In Time Series for Information Technology Operating Analytics part 4 blog, as the last blog of the Series, I will showcase in detail the anomaly algorithms I have used to develop my research, the results I have obtained and my suggestions for further research.
First of all, let’s have a review of this series so far. In my first article, I introduced the concept of time-series and it’s powerful applications and discussed the research target as well as the problem to be solved for ITOA in the second article. Then in my third article, I gave a literature review that contained some methodologies and this last Time-Series of Information Technology Operating Analytics Part 4, I will show my exact detection approaches.
Data science is a really interesting area for me and I hope that by the end of this series everyone could explore more knowledge and happiness in this area and enjoy your journey.
Algorithms & Results
The detection algorithms designed for pulse detecting mentioned in the previous blog are shown as follows. In this blog, this branch of the algorithm is named as a dynamically statistical algorithm.
The integrated algorithm can detect the pulse anomalies in the rolling-time basis. Here, the rolling can be illustrated in the following image.
It describes how the specific past dataset will determine the latest incoming data’s boundaries with the length of the input time window. The length of this time window is fixed throughout the algorithm and calculated in Python.
The time window’s period provides a training set for the machine learning algorithm. In this way, the dynamic detection for pulse anomalies can be realized.
Along with the pulse detection, there is another class of anomaly a Breakout. Breakouts are then divided into two classes named ramp or mean-shift.
The ramp-up (or down) breakout, describes a rising (or dropping) of time-series data, and the latter one describes a significant change in mean in the time series data that persists at a new stable level. So, in the visualizations, the ramp looks like an inclined slope, while mean-shift is a step.
The method used to detect breakouts is named as E-Divisive with Medians (EDM) breakout detection method, which is originally developed by Twitter Inc for the refining of user experiences. In details, EDM applies E-statistics to detect divergence of means. It’s detecting theory is based on the weighted L2-distance between random variables’ characteristic functions.
In terms of the detailed algorithm, the open-source package written in C++ and R language has mainly referred to this source.

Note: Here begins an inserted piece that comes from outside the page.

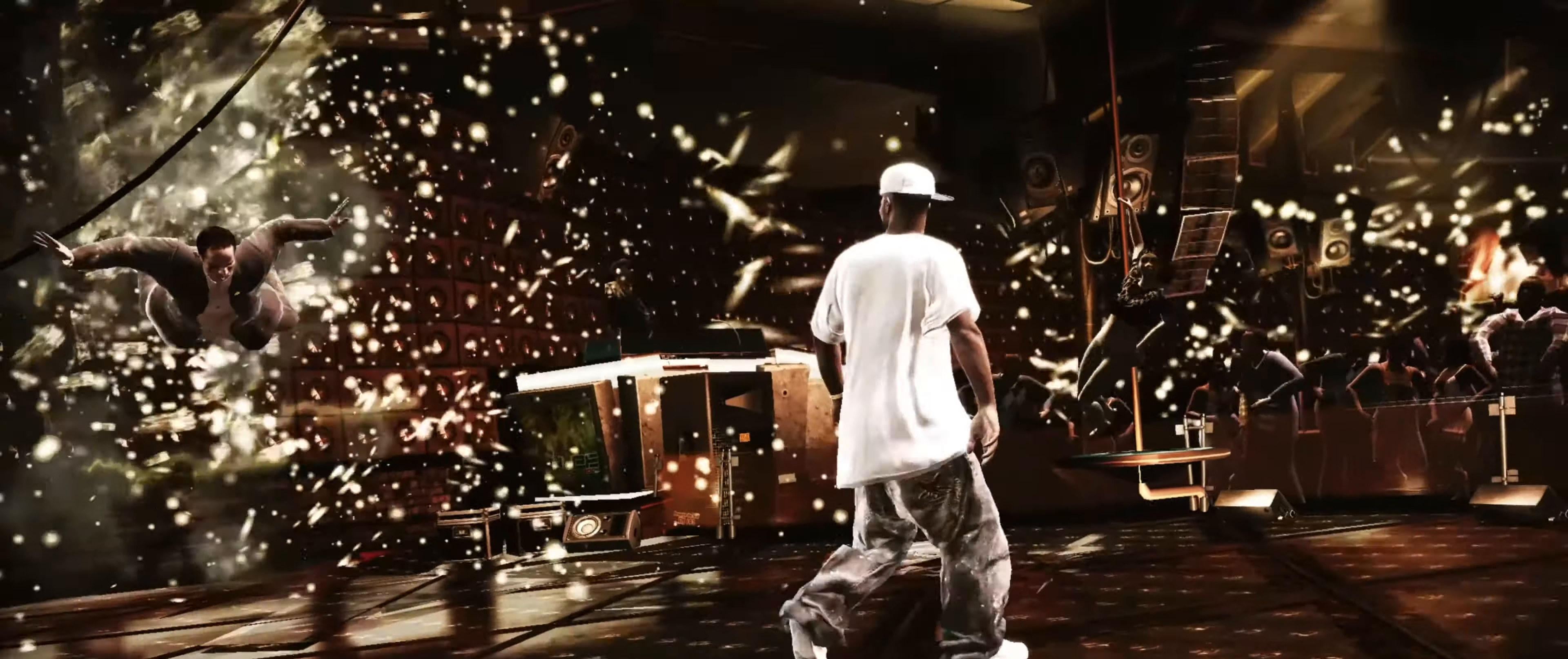
{"buttons": [], "left_stick": "left", "right_stick": "center", "events": [[200, "left_stick", "up-left"], [467, "left_stick", "left"]]}
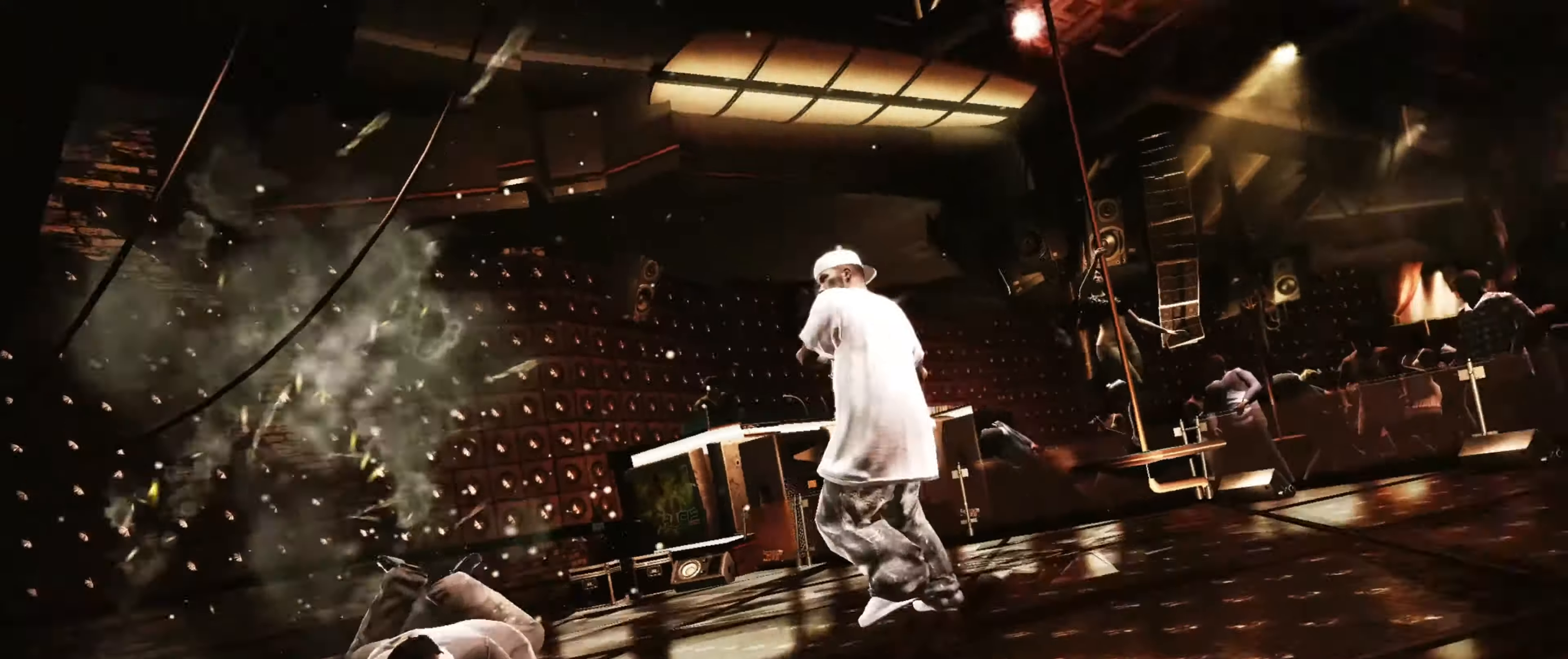
{"buttons": [], "left_stick": "left", "right_stick": "center", "events": [[200, "left_stick", "down-left"], [450, "left_stick", "left"]]}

The function swig is utilized to interact C++ with Python.
The global detection algorithm is the integration of pulses detection part and breakout detection part. This algorithm can be plugged into the online database and detect the time-series data’s anomalies in real-time.
Take one dataset named: “Manage entity ADLG3991” as an example. The results from the global detection algorithm is shown as follows:
The grouped extreme values labelled in orange dots mean the long-lasting pulses. Also, the red vertical lines locate the detected breakouts. The total number of anomalies is the sum of these two parts.
In this project 42 Managed entities (for the sake of argument we could call these servers), were considered. The summarized distributions of anomaly detection are shown in the following heat map.
The x-axis shows the different servers’ datasets, which can be regarded as the features or variables of the global online system. The y-axis is the time-series’ timeline. In this project, totally four weeks are examined. This heat map is the superposition of pulse detection and breakout detection, and the number of detected anomalies are written in the centre of each block cell of the heat map.
It can be found that some features (servers) are critical since they have many detected anomalies. With the help of this packaged global algorithm, the engineers can mainly check features: ADLG3988, ADLG3991, PRD-WB01, PRD-VE01, PRD-OA01, since they have many anomalies.
The evaluations of machine learning techniques are various. For the supervised learning, the system evaluating error metrics: recall, precision and F1-score will be effective ways to express the learning effect quantitatively. Also, the learning curve and regulations will be used to visualize and solve the problems of bias and variance.
However, in this project, the working condition is a kind of unsupervised learning. In terms of unsupervised learning, no labelling data makes the evaluation be not straight-forward.
One method named cross-scoring is mentioned in Balabit’s Unsupervised blog Analytics (UBA) is taken as a case study, and the main idea is to test the measuring algorithm for some users against the activities of other groups of users with different behaviours.
This idea is based on the assumption that different groups have different characteristics. In other words, this method is to create the labelled data from different learning groups.
The one-vs-rest concept (Cross-scoring) for multiclass classification can be exemplified: A’s normal data will be B’s abnormal data. After that, the standard supervised evaluation can be utilized. However, the drawback of this method is the lack of the ability to detect outside incoming new anomalies.
That is because the algorithm uses an unsupervised algorithm to train datasets and produce the results, then, merely uses a supervised approach to verify the results.
Unsupervised evaluation is an active ongoing research field and worthy of being deeply explored.